■ EXTRACT:
--------

How most operating systems solve this is that they provide special APIs for looking up file handles of paths and vice versa. For example, FreeBSD has getfh() and fhopen() system calls for that purpose:
https://man.freebsd.org/cgi/man.cgi?query=getfh&sektion=2&n=1
Those system calls basically allow you to access the files in a file system as if it were a flat namespace.
Linux has open_by_handle_at(2), but it requires root permissions.
Seems like the userspace nfs server nfs-ganesha used to have a handle database but switched to open_by_handle_at at some point: https://lists.nfs-ganesha.org/archives/list/support@lists.nfs-ganesha.org/message/DYLG45ZFNJVFTTSUNZIIDE2B5OL4NVXR/
With the demise of OSXFUSE, serving NFS is the most practical direction for supporting FUSE on OSX. Doing so also reduces platform divergence, as we can test this without requiring Apple hardware.
From a brief look, it seems that implementing a bridge for
fuse.RawFileSystem
would involve a lot of back and forth (de)serialization, so serving directly from thefs
package is probably preferable.Maybe look at buildbarn , which seems to have a NFS server?
@EdSchouten - any suggestions? Are there specific pieces of buildbarn that I should be looking at?

--------

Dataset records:
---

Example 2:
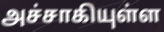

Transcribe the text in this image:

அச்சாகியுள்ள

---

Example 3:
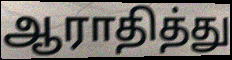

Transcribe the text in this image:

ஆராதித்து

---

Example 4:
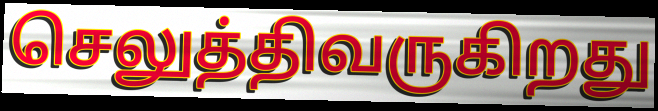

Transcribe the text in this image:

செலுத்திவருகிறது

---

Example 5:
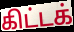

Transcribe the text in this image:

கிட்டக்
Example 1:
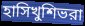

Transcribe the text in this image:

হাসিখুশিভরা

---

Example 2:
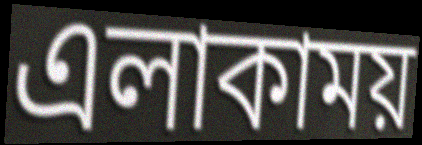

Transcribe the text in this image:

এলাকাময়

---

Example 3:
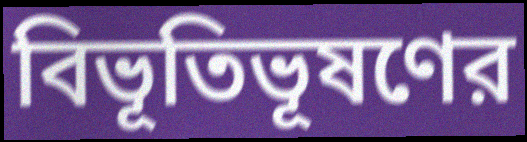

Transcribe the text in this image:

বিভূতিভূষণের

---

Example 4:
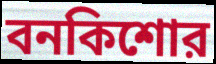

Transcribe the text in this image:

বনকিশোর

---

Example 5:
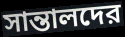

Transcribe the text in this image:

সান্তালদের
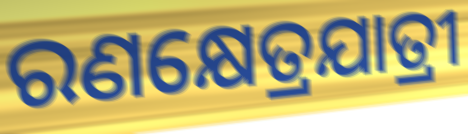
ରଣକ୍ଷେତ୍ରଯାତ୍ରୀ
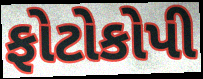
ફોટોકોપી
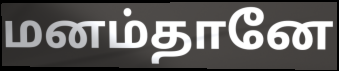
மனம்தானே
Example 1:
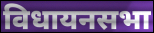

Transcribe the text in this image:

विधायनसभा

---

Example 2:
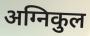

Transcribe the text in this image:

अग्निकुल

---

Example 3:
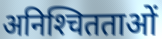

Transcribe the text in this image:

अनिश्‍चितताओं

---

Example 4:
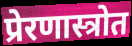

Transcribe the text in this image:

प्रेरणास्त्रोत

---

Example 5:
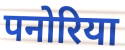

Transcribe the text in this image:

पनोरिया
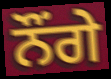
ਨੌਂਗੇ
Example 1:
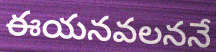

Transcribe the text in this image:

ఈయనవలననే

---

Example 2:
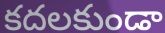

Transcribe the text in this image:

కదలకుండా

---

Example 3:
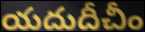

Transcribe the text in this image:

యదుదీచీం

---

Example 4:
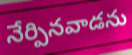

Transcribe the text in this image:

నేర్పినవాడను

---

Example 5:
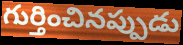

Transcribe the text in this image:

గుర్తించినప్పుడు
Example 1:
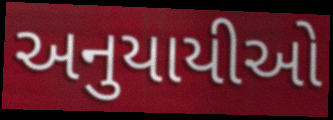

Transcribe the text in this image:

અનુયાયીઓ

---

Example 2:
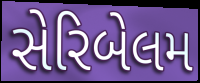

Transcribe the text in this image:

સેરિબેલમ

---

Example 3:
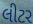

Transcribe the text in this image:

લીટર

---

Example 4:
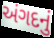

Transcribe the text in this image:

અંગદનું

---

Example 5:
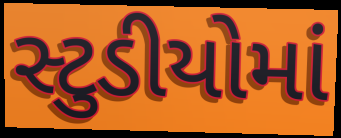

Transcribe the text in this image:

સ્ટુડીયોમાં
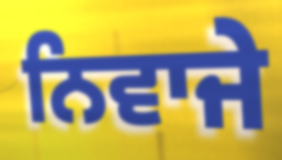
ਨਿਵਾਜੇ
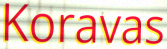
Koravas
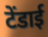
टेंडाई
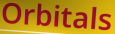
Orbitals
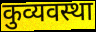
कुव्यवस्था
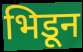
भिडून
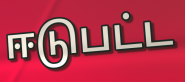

--------

■ REQUIRED TASKS:
A - Please rewrite the paragraph of the thread that begins "With the demise of OSXFUSE" as a short bulleted list, keeping its main facts.
B - For each statement, answer yes or no according to the thread, and quote the words that decide it.
(i) Linux's open_by_handle_at(2) can be used without root permissions.
(ii) The userspace NFS server nfs-ganesha moved from a handle database to open_by_handle_at.
(iii) Serving NFS makes it possible to test without Apple hardware.
The dataset records have no role in this exercise.

■ SOLUTIONS TO EACH TASK:
A -
- OSXFUSE is no longer viable, so serving NFS is the most practical way to support FUSE on OSX.
- This approach also reduces divergence between platforms.
- It can be tested without Apple hardware.

B -
(i) No: "Linux has open_by_handle_at(2), but it requires root permissions."
(ii) Yes: "nfs-ganesha used to have a handle database but switched to open_by_handle_at at some point"
(iii) Yes: "we can test this without requiring Apple hardware."